U.S. natural gas futures rose about 3% on Wednesday on forecasts of colder weather and higher heating demand over the next two weeks than previously expected.
That colder weather should force utilities to pull more gas from storage. Gas stockpiles were about 2.4% below the five-year (2017-2021) average for this time of year.
Gas futures rose despite Freeport LNG’s announcement last week that it expects to delay the restart of its liquefied natural gas export plant in Texas from mid-December to the end of the year.
Some analysts, however, do not expect Freeport to return until January, February or even later as it will likely take federal pipeline safety regulators longer than Freeport thinks to review and approve the plant’s restart plan once the company submits it.
At least one LNG vessel – Prism Brilliance – gave up on Freeport after the company delayed the planned restart last week, according to ship tracking data from Refinitiv. The ship is now on its way to Jamaica.
But, a couple of ships – Prism Diversity and Prism Courage – were still waiting in the Gulf of Mexico to pick up LNG from Freeport.

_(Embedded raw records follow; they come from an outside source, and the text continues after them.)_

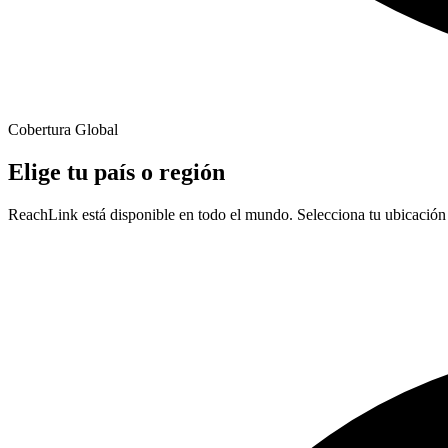
Cobertura Global
Elige tu país o región
ReachLink está disponible en todo el mundo. Selecciona tu ubicación p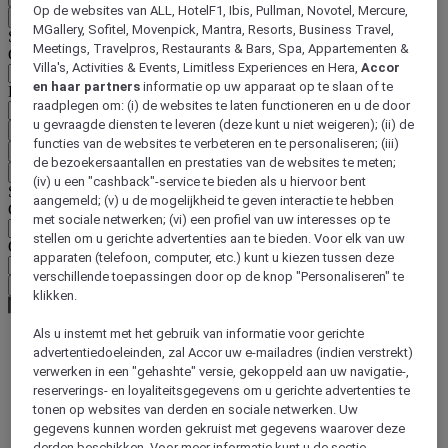
Op de websites van ALL, HotelF1, Ibis, Pullman, Novotel, Mercure,
Terug
MGallery, Sofitel, Movenpick, Mantra, Resorts, Business Travel,
Selecteer hieronder uw land en taal
Meetings, Travelpros, Restaurants & Bars, Spa, Appartementen &
Geografische zone
Villa's, Activities & Events, Limitless Experiences en Hera,
Accor
en haar partners
informatie op uw apparaat op te slaan of te
Land/regio-taal
raadplegen om: (i) de websites te laten functioneren en u de door
u gevraagde diensten te leveren (deze kunt u niet weigeren); (ii) de
Bevestig mijn land en taal
functies van de websites te verbeteren en te personaliseren; (iii)
EUR
(€)
de bezoekersaantallen en prestaties van de websites te meten;
Terug
(iv) u een "cashback"-service te bieden als u hiervoor bent
Selecteer hieronder uw valuta
aangemeld; (v) u de mogelijkheid te geven interactie te hebben
Geografische zone
met sociale netwerken; (vi) een profiel van uw interesses op te
stellen om u gerichte advertenties aan te bieden. Voor elk van uw
Offerte
apparaten (telefoon, computer, etc.) kunt u kiezen tussen deze
verschillende toepassingen door op de knop "Personaliseren" te
Bevestig mijn valuta
klikken.
Als u instemt met het gebruik van informatie voor gerichte
advertentiedoeleinden, zal Accor uw e-mailadres (indien verstrekt)
World
verwerken in een "gehashte" versie, gekoppeld aan uw navigatie-,
Europe
reserverings- en loyaliteitsgegevens om u gerichte advertenties te
Austria
tonen op websites van derden en sociale netwerken. Uw
VIENNA - Land-Austria
gegevens kunnen worden gekruist met gegevens waarover deze
Vienna
derden beschikken. Voor meer informatie kunt u de sectie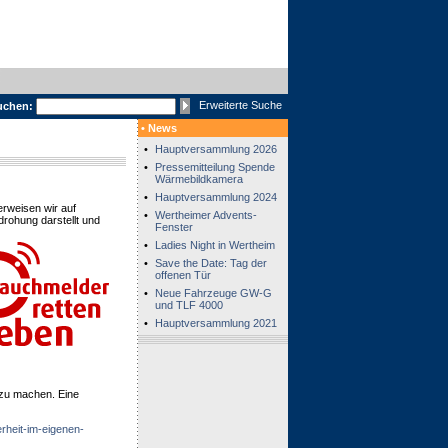
Erweiterte Suche
uchen:
• News
•
Hauptversammlung 2026
•
Pressemitteilung Spende
Wärmebildkamera
•
Hauptversammlung 2024
verweisen wir auf
•
Wertheimer Advents-
rohung darstellt und
Fenster
•
Ladies Night in Wertheim
•
Save the Date: Tag der
offenen Tür
•
Neue Fahrzeuge GW-G
und TLF 4000
•
Hauptversammlung 2021
zu machen. Eine
rheit-im-eigenen-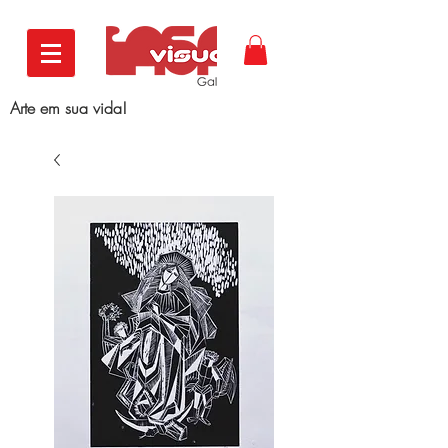
Arte em sua vida!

The plant, which can turn about 2.1 billion cubic feet per day (bcfd) of gas into LNG, shut on June 8 due to an explosion caused by inadequate operating and testing procedures, human error and fatigue, according to a report by consultants hired by the company to review the incident and suggest corrective actions.
Front-month gas futures for January delivery on the New York Mercantile Exchange rose 18.4 cents, or 3.4%, to $5.653 per million British thermal units (mmBtu) at 8:04 a.m. EST (1304 GMT). On Tuesday, the contract closed at its lowest since Oct. 27 for a second day in a row.
U.S. gas futures were up about 53% so far this year as much higher global prices feed demand for U.S. exports due to supply disruptions and sanctions linked to Russia’s invasion of Ukraine.
Gas was trading at $44 per mmBtu at the Dutch Title Transfer Facility (TTF) in Europe and $33 at the Japan Korea Marker (JKM) in Asia.
U.S. gas futures lag global prices because the United States is the world’s top producer with all the fuel it needs for domestic use, while capacity constraints and the Freeport outage have prevented the country from exporting more LNG.
Data provider Refinitiv said average gas output in the U.S. Lower 48 states rose to 99.6 bcfd so far in December, up from a monthly record of 99.5 bcfd in November.
With colder weather coming, Refinitiv projected average U.S. gas demand, including exports, would jump from 118.0 bcfd this week to 121.3 bcfd next week. Those forecasts were higher than Refinitiv’s outlook on Tuesday.
The average amount of gas flowing to U.S. LNG export plants held around 11.8 bcfd so far in December, the same as in November. That compares with a monthly record of 12.9 bcfd in March.
The seven big U.S. export plants can turn about 13.8 bcfd of gas into LNG.
During the first 11 months of 2022, roughly 67%, or 7.1 bcfd, of U.S. LNG exports went to Europe as shippers diverted cargoes from Asia to get higher prices. Last year, just 29%, or about 2.8 bcfd, of U.S. LNG exports went to Europe.
Russia, the world’s second-biggest gas producer, provided about a third of Europe’s gas in recent years, totaling about 18.3 bcfd in 2021.
The European Union, however, wants to cut Russian gas imports by two-thirds by 2022 end and refill stockpiles to 80% of capacity by Nov. 1 and 90% by Nov. 1 each year from 2023.